**Given text**
[Start of section]
Centuries before Columbus landed in the New World, Florida's lower Gulf coast was controlled by the Calusa Indians. A complex and powerful people, the Calusa built huge mounds of shell and earth for their religious temples and public buildings. Highly skilled Calusa artisans also created elaborate masks and wood carvings for religious and ceremonial purposes, such as those discovered by Frank Hamilton Cushing on Marco Island in 1895.

Throughout the 1700s, small bands of Creek Indians from Georgia and Alabama joined with escaped black slaves and other displaced Indians to forge a new identity in Florida known as the Seminole.

From 1835 to 1842 vastly outnumbered Seminole war parties fought the U.S. Army to a stalemate in the longest, bloodiest and most expensive Indian war in U.S. history. A chain of forts along the fringes of Collier County were reactivated when a third and final fight with the Seminole broke out in 1855. The few surviving Seminole found refuge deep in the Everglades and Big Cypress Swamp where they developed a culture uniquely suited to the climate and terrain of south Florida.

Frontier Days

Southwest Florida remained virtually uninhabited until after the Civil War when handfuls of farmers and squatters began making their way south in mule wagons, ox carts, or sailboats. Early pioneers fished and hunted for a living; raised crops of cabbage, sugar cane, tomatoes and pineapples; dug clams, made charcoal, sold bird plumes, and trapped otters and alligators for their pelts and hides.

Trading posts started by Ted Smallwood on Chokoloskee Island and George Storter at Everglade became important gathering places for the few isolated settlers and Indians. By the late 1880s, Naples and Marco Island were already gaining popularity as winter resorts for wealthy Northerners and sportsmen.

Cattle ranching is one of Collier County's oldest industries. By the early 1900s, ranchers were grazing herds of scrub cattle on the open rangeland around Immokalee and Corkscrew Settlement. Railroads gradually improved the ranchers access to market in the 1920s and helped raise the County's beef cattle industry to national importance by the end of World War II.

Unlike cowboys on the western frontier, South Florida "cowmen" used braided leather whips and small catch-dogs to herd and handle their fast-running cows. Today, cattle ranching is still a vital part of the County's economy with over 10,000 head of beef cattle and 44 working ranches in operation.
[End of section]
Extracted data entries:
[Start of section]
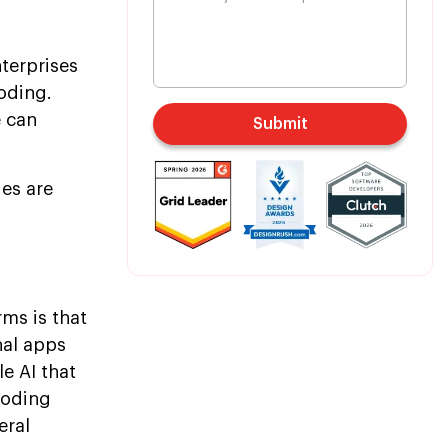
terprises
coding.
e can
Submit
es are
ms is that
nal apps
le AI that
coding
eral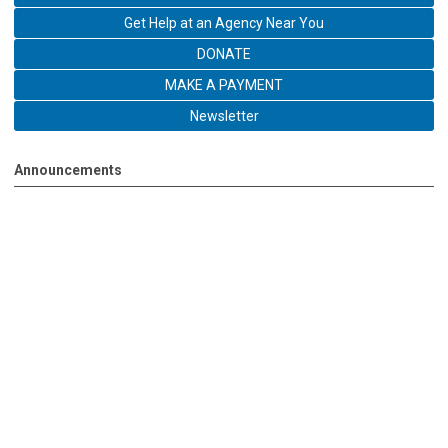
Get Help at an Agency Near You
DONATE
MAKE A PAYMENT
Newsletter
Announcements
[End of section]
**Instructions to follow**
Pick up the history of Collier County and southwest Florida after its last sentence and keep it going. You won't need the records for this.

**Answer to this exercise**
Collier County's creation in 1923 and its early economic growth were closely tied to Memphis-born millionaire, Barron Gift Collier. With his fortune from streetcar advertising, Collier introduced paved roads, electric power, telegraphs, and countless new modern services and improvements to Florida's last frontier.

Barron Collier's completion of the Tamiami Trail in 1928 also unlocked the region's enormous agricultural and resort potential. Florida's first commercial oil well was brought in at Sunniland in 1943, and Collier County's cypress logging industry flourished at Copeland well into the 1950s.

Frontier Days

World War II introduced hundreds of servicemen to Naples and Collier County when the U.S. Army Air Field (now Naples Airport) was built in 1943 to train pilots for air-to-air combat over Europe and the Pacific. At the height of the war, several hundred men and 75 aircraft were assigned to the Naples base. A smaller airstrip was also established at Immokalee in 1942 for emergency landings.

Many veterans returned after the war to live here permanently and to start new businesses. A direct hit by Hurricane Donna in 1960 actually stimulated Naples' growth with an infusion of insurance money and loans.

In the short space of a single generation, Collier County has passed from a sparsely settled frontier to the 19th most populous county in the state. The number of County residents swelled from 6,488 in 1950 to over 85,000 by 1980. The County seat was transferred from Everglades City to East Naples in 1962 and signalled a new era of sustained growth in agriculture, tourism, and real estate that have made Collier County one of the fastest developing areas in the nation.